La partita finiva con Djokovic che buttava la racchetta per terra per aver fallito una palla per il 5 a 2 nel secondo set, e con Nishikori che chiedeva l’ennesimo Medical Time Out per farsi massaggiare la coscia – perché lui è anche delicato dal punto di vista fisico. “Not very good”, rispondeva il giapponese all’arbitro che gli chiedeva come stesse. Eri e Kyoshi Nishikori guardavano il figlio tornare in campo con Djokovic già pronto a terminare il massacro. Djokovic si arrabbiava perché non riusciva a strappare il servizio per la seconda volta nel set e Nishikori lanciava la racchetta a metri di distanza da lui per la rabbia. Uno voleva stra-vincere, l’altro cercare una spiegazione che non fosse il suo fallimento. Alla fine l’ennesima stecca di dritto del giapponese faceva alzare le braccia al cielo a Djokovic. Sesta vittoria a Miami, e col milioncino di dollari guadagnato il serbo sorpassa Roger Federer nella classifica di sempre dei guadagni relativi al solo prize-money. Non male.

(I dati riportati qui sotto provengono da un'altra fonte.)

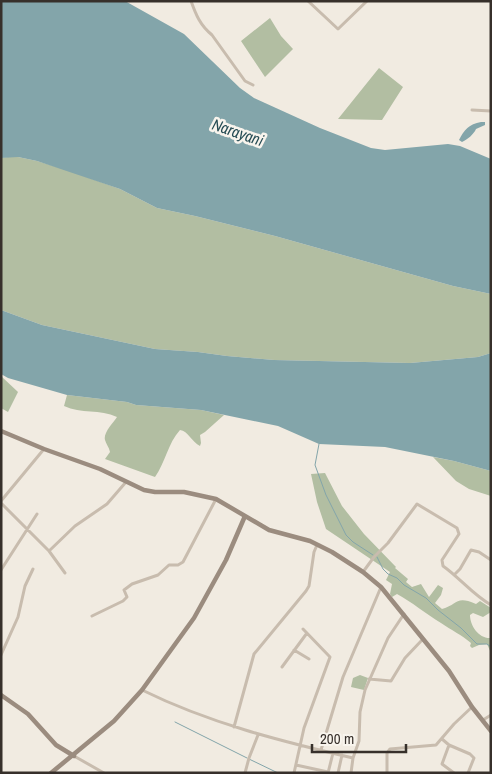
<svg xmlns="http://www.w3.org/2000/svg" width="492" height="774" font-family="'Archivo Narrow',sans-serif">
  <style>
    .green { fill: #b2bea2 }
    .water { fill: #83a5aa }
    .lines { fill: none; stroke-linecap: round; stroke-linejoin: round }
    .stream { stroke: #83a5aa; stroke-width: 1 }
    .street { stroke: #c8bcae; stroke-width: 3 }
    .secondary { stroke: #9b8c7f; stroke-width: 4.5 }
    .labels { text-anchor: middle; stroke-width: 5; stroke-linejoin: round; paint-order: stroke }
    .water-label { font-size: 16px; font-style: italic; fill: #264c54; stroke: #f8f4ed }
  </style>
  <rect width="100%" height="100%" fill="#f1ebe1"/>
  <path class="green" d="M270,18L281,36L293,49L265,77L241,41Z
    M379,68L403,87L382,120L338,119Z
    M8,157H18L37,161L67,170L120,189L157,208L195,216L275,236L453,286L491,294V353L478,357L410,363L274,360L227,356L198,352L155,349L42,325L1,310V158Z
    M1,376L18,392L8,412L1,408Z
    M67,395L127,402L136,405L201,410L224,415L205,432L200,435L201,443L200,446C192,442 188,431 180,430C168,443 165,463 155,477L105,459L110,452C109,447 106,444 105,440C103,433 113,423 117,417C100,409 81,414 64,406Z
    M433,457L454,461L491,471V496L469,489L456,481Z
    M325,473L342,506L364,534L396,567L395,568L408,579L406,582L412,587L421,584L429,597L438,585L443,588L441,595L435,603L442,609C458,605 455,595 476,604L480,601L491,608V612L483,617L473,613L470,615C470,626 479,639 491,638V653L487,644L479,645L472,648L470,646L471,643C462,635 451,630 441,623C426,614 412,602 397,594L392,597L390,594L392,584L386,580L390,572L326,529L317,502L311,474Z
    M360,675L368,678L364,690L351,687L353,678Z"/>
  <path class="water" d="M1,1H125L184,34L240,88L254,98L320,128L371,148L385,150L448,144L460,146L491,159V294L453,286L275,236L195,216L157,208L120,189L37,161L18,157L1,158Z
    M481,122H485V125L476,129C474,134 467,140 462,142L459,140C464,130 469,124 481,122Z
    M1,310L42,325L155,349L198,352L227,356L274,360L410,363L478,357L491,353V471L454,461L385,447L319,444L278,426L201,410L136,405L127,402L67,395L8,378L1,374Z"/>
  <g class="lines">
    <path class="stream" d="M319,444L315,465L326,495L346,535L353,542L373,555
      M377,557L383,569L388,574L397,578L404,585L426,598L438,610L461,628L477,644H487L491,647
      M175,722L247,758
      M249,759L278,773"/>
    <path class="street" d="M191,1C196,15 200,25 212,35L245,81L253,85
      M308,1L338,29L367,1
      M472,110L491,111
      M1,501L44,449
      M1,503L49,551
      M1,570L37,514
      M363,572L374,557L388,543L417,504L457,528L459,534L442,560L443,566C460,578 473,595 491,605
      M65,573L49,551L75,526L107,504L126,482
      M455,574L460,569L471,550L479,552L491,560
      M92,616L123,601L127,597L124,590L132,584L158,575L169,565H178L183,562L216,499
      M294,650L309,659
      M1,655L18,617L25,586L33,569
      M282,667L307,633
      M369,679L391,681L405,658L422,640
      M142,690C209,723 280,741 353,758
      M483,720L491,715
      M234,727L254,654L306,591L309,586L314,552L317,545
      M442,739L449,745L442,764L454,773
      M449,745L470,754L474,758L468,773
      M321,750L343,677L381,587
      M74,756L104,773
      M296,765L328,772
      M245,773L249,758L258,735
      M294,773L304,728L330,657L303,629
      M328,773L333,753
      M338,773L342,755
      M351,773L353,758L359,741L360,712L365,690L388,638L404,614
      M387,773V753L390,749L436,745L454,724L472,707"/>
    <path class="secondary" d="M1,431L44,449L100,469L144,490L155,492H184L216,499L269,530L310,541L332,552L363,572L381,587L449,671L472,707L491,731
      M1,695L28,714L56,745L74,756
      M51,773L114,721L142,690L194,618L226,560L245,516"/>
  </g>
  <g class="labels">
    <g class="water-label">
      <text transform="translate(238 132) rotate(19)" y="6">Narayani</text>
    </g>
  </g>
  <rect width="492" height="774" fill="none" stroke="#37302b" stroke-width="5"/>
  <path d="M312 744v8h94v-8" fill="none" stroke="#37302b" stroke-width="2.5"/>
  <text x="320" y="744" font-size="15" fill="#37302b" stroke="#f8f4ed" stroke-width="4" paint-order="stroke">200 m</text>
</svg>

Forse non è più il caso di prendersela con Djokovic. Non aiuta tifare spudoratamente per avversari (partita contro Goffin) che falliscono puntualmente la prova del nove per diventare campioni. Djokovic non è antipatico perché è vincente. «Spero di vincere un Master 1000», diceva Nishikori sul palco dei premiati, dimenticando che altro che vincere un Master 1000: lui è riuscito a perdere una finale Slam contro Cilic! Nole ringraziava il suo team, che gli sta «facendo vivere un sogno». Senza tradire emozioni, il serbo alzava il trofeo dopo aver fatto una video chiamata in campo col suo cellulare, forse con la sua famiglia. In relax totale, pronto per il riposo prima di Montecarlo. Eh già, ora arriva il rosso, e forse lo spettacolo con buona pace di Moore. Forse bisogna tifare terra battuta, altro che avversari.